Whereas a 2003 vintage Rolls-Royce Phantom 5100m sold by H&H for £99,680 had cost £96,000 when invoiced by R-R Motors London five years ago. But a one owner Bentley Mulsanne with 2400 mileage sold for £95,760, but had cost a whopping £229,000 when purchased as an ex-demonstrator from Jack Barclay in March 2012, a £95,000 hit over four years or depreciation of £23,883 per annum! Dinosaur feed in the great scheme of things unsustainable.
Other old world galleons to find new harbours in which to moor included a one owner since 1982 Rolls-Royce Corniche Convertible with 10,600m mileage dispersed for £76,160, a 2011 Bentley Continental Flying Spur Speed with 11,000 miles displayed £52,828 (£134,000 in 2011), a 2006 Bentley Arnage RL with 4800 recorded mileage £52,192 (£75,000 in 2012), a 1939 R-R Wraith by H J Mulliner £52,640 (£55,000 in 2013) and a 1951 R-R Silver Dawn £34,465 (less than the £34,465 that had been lavished on rolling refurbishment during the last nine years).
During the rest of the sale, and according to a two-page invoice in the history file, a right-hand drive and highly specified Type 996 Porsche 911 GT2 Clubsport cost the one owner £131,710 in 2001. Fifteen years later, the 2001 911 cost the successful internet bidder £103,960, 911 996 GT2 Clubsport ownership having therefore cost the original owner £1850 per annum.
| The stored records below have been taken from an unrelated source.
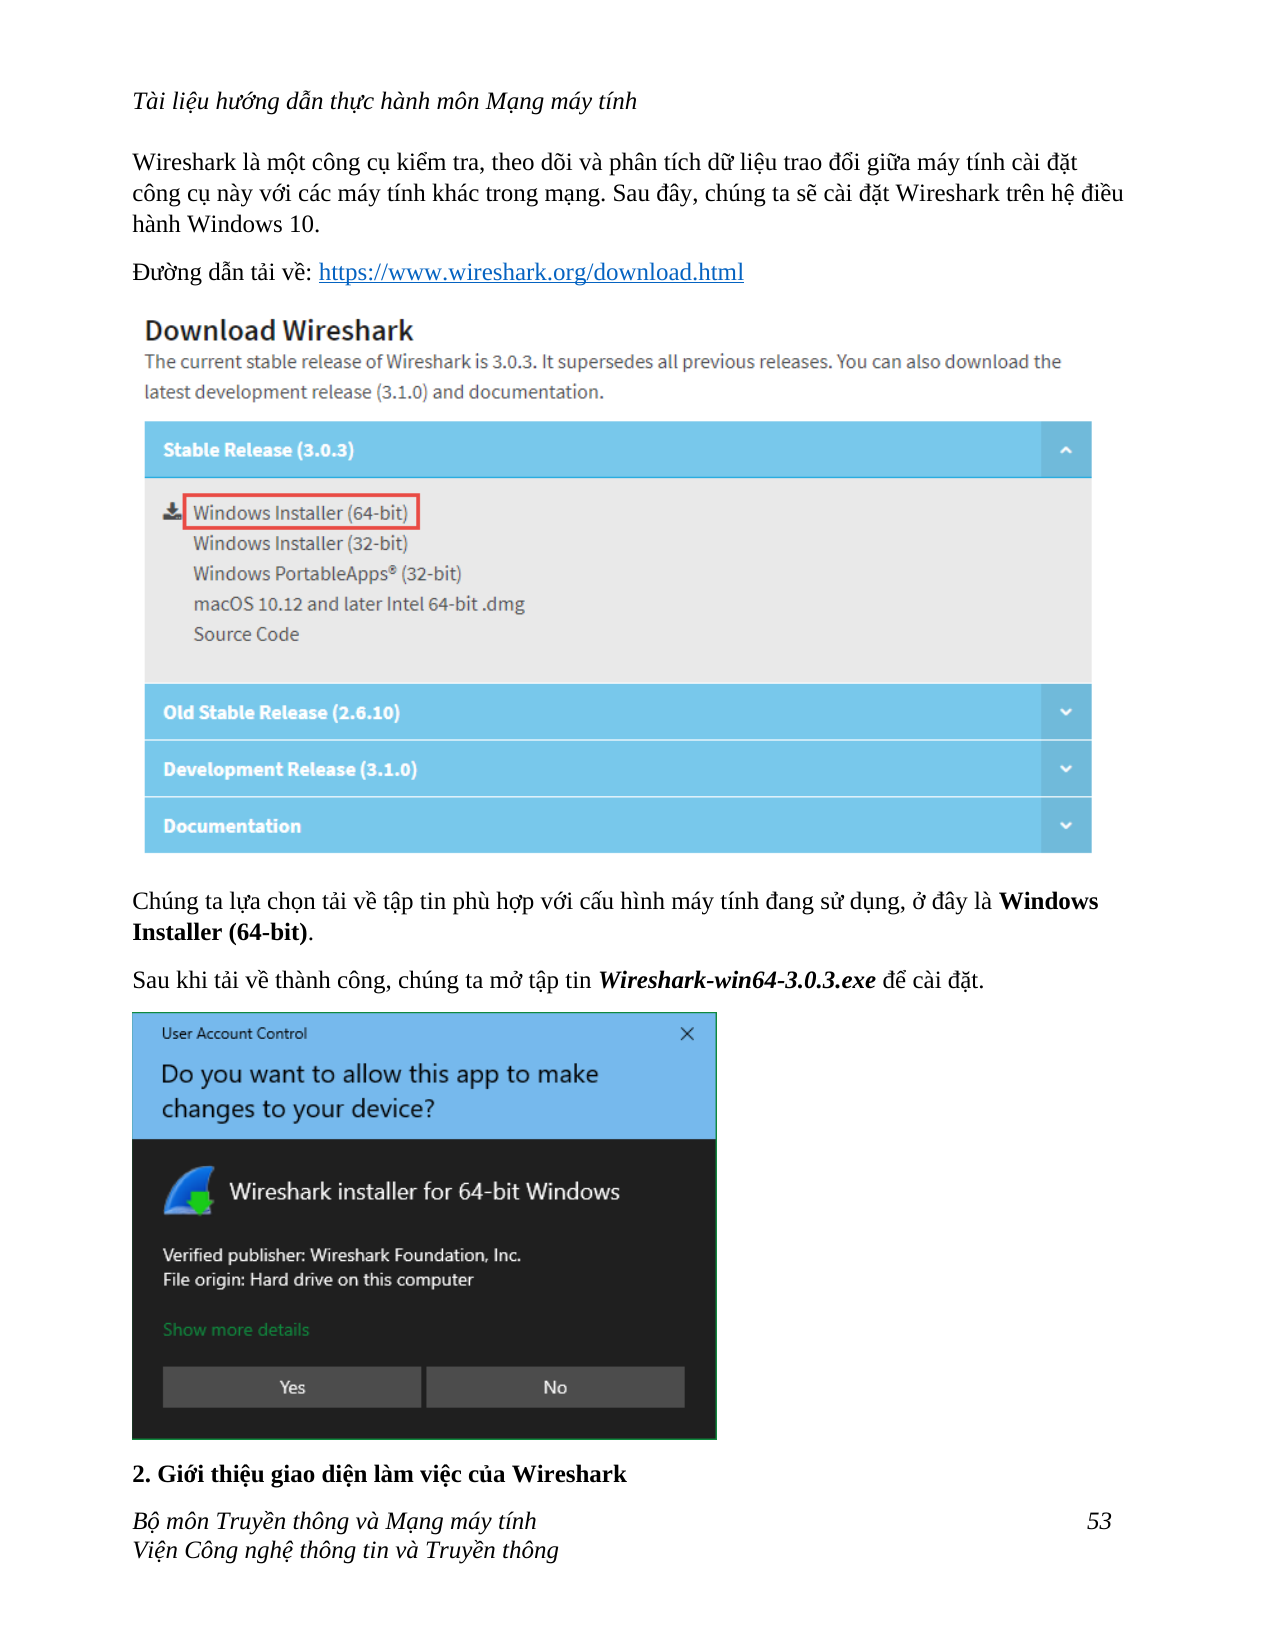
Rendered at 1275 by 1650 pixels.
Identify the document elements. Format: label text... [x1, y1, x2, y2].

text Đường dẫn tải về: https://www.wireshark.org/download.html [132, 257, 1125, 286]
picture [132, 1012, 717, 1440]
text Sau khi tải về thành công, chúng ta mở tập tin Wireshark-win64-3.0.3.exe để cài đặt. [132, 965, 1125, 993]
text 2. Giới thiệu giao diện làm việc của Wireshark [132, 1459, 1125, 1488]
text Chúng ta lựa chọn tải về tập tin phù hợp với cấu hình máy tính đang sử dụng, ở đây là Windows Installer (64-bit). [132, 886, 1125, 946]
text Wireshark là một công cụ kiểm tra, theo dõi và phân tích dữ liệu trao đổi giữa máy tính cài đặt công cụ này với các máy tính khác trong mạng. Sau đây, chúng ta sẽ cài đặt Wireshark trên hệ điều hành Windows 10. [132, 147, 1125, 238]
picture [132, 304, 1107, 867]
Although running costs, of course, would also have to be taken into account, as would value-eating inflation as the buying power of a pound Sterling continues to be regularly eroded by mainly bad news events.
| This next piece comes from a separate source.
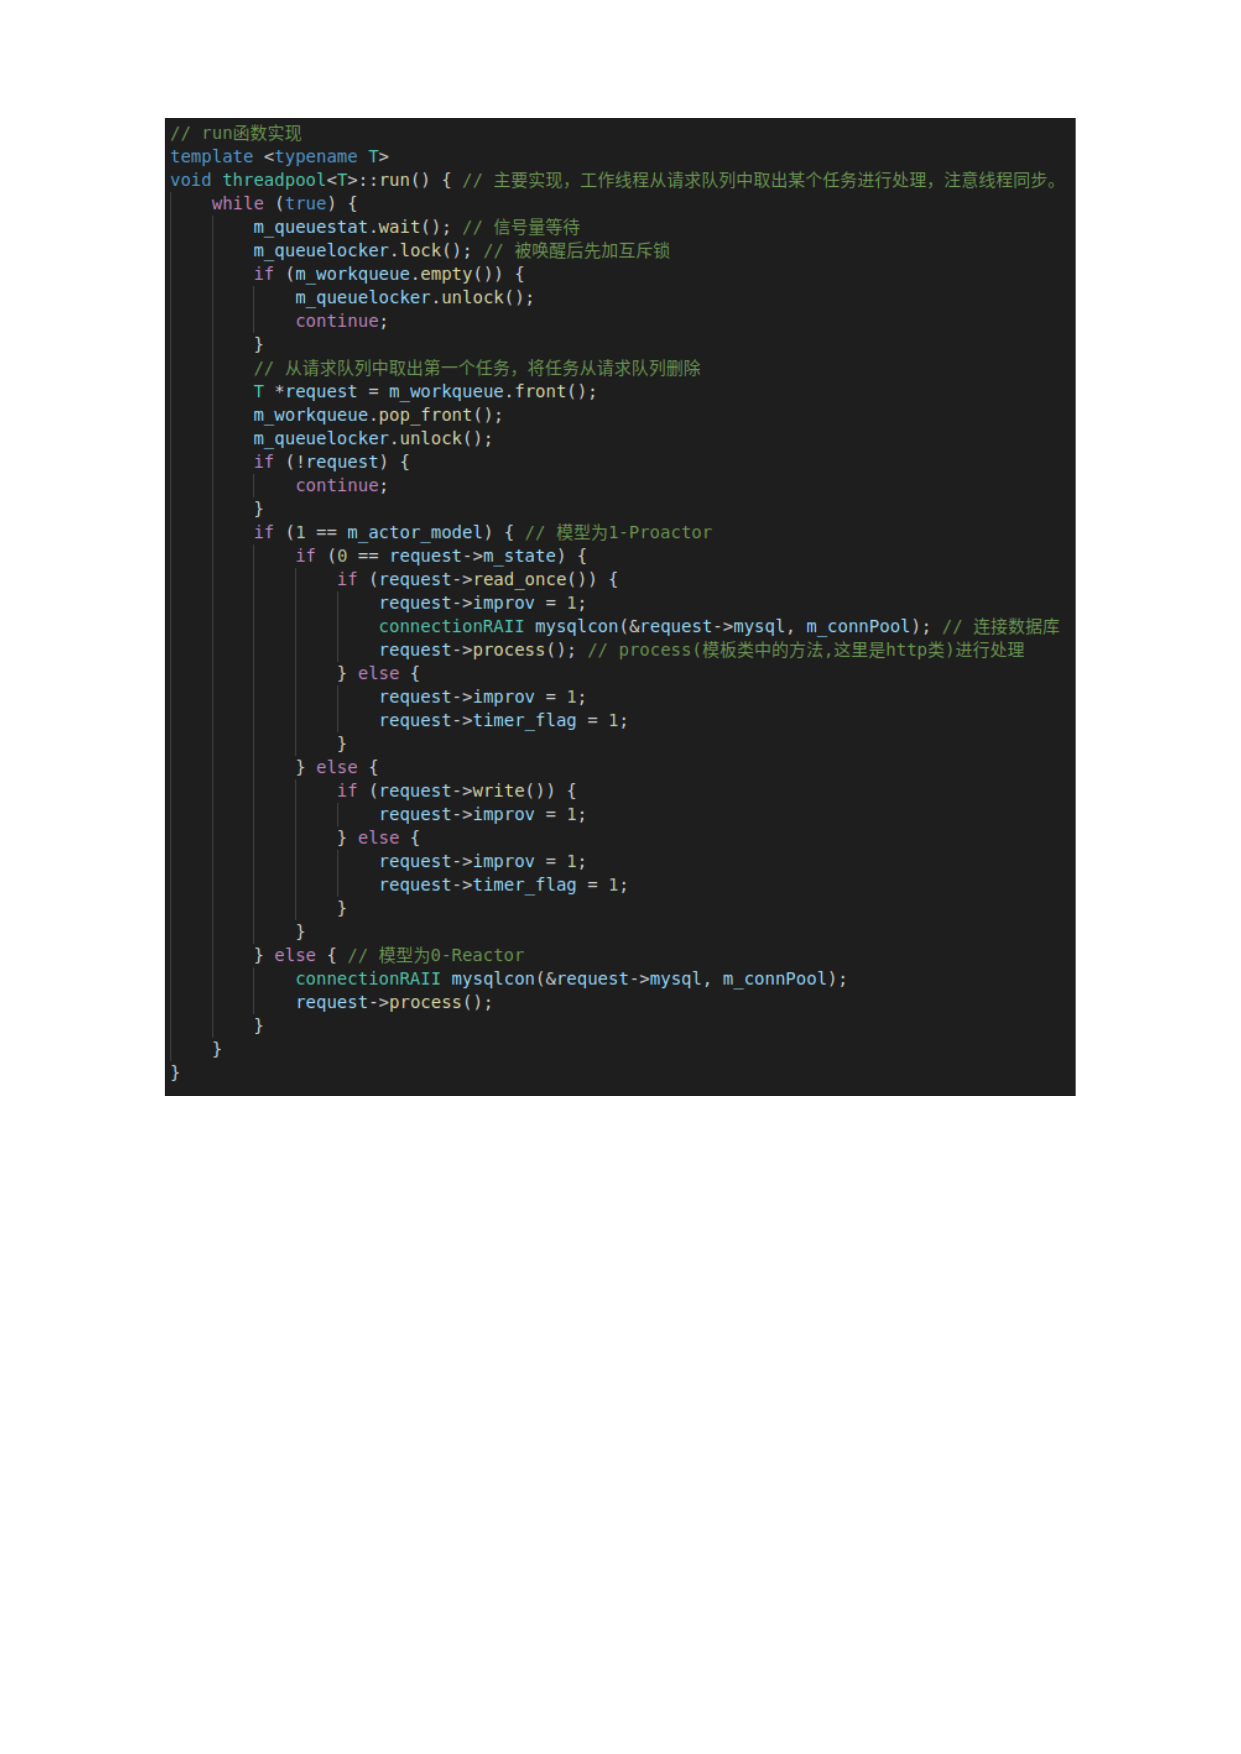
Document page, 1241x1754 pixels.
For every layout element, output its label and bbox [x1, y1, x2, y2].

picture [164, 118, 1076, 1096]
Successful buying of modern cars that are perceived to be future classics is all about getting the timing right, of course, and waiting patiently until after the big hits of the early years that depreciate most, though not all rolling assets have run their course, and the falls in their resale values have slowed at least or preferably plateaued. Buy only then, before too many others do, and any reactive appreciation begins to kick in and prices go up, has therefore to be best advice.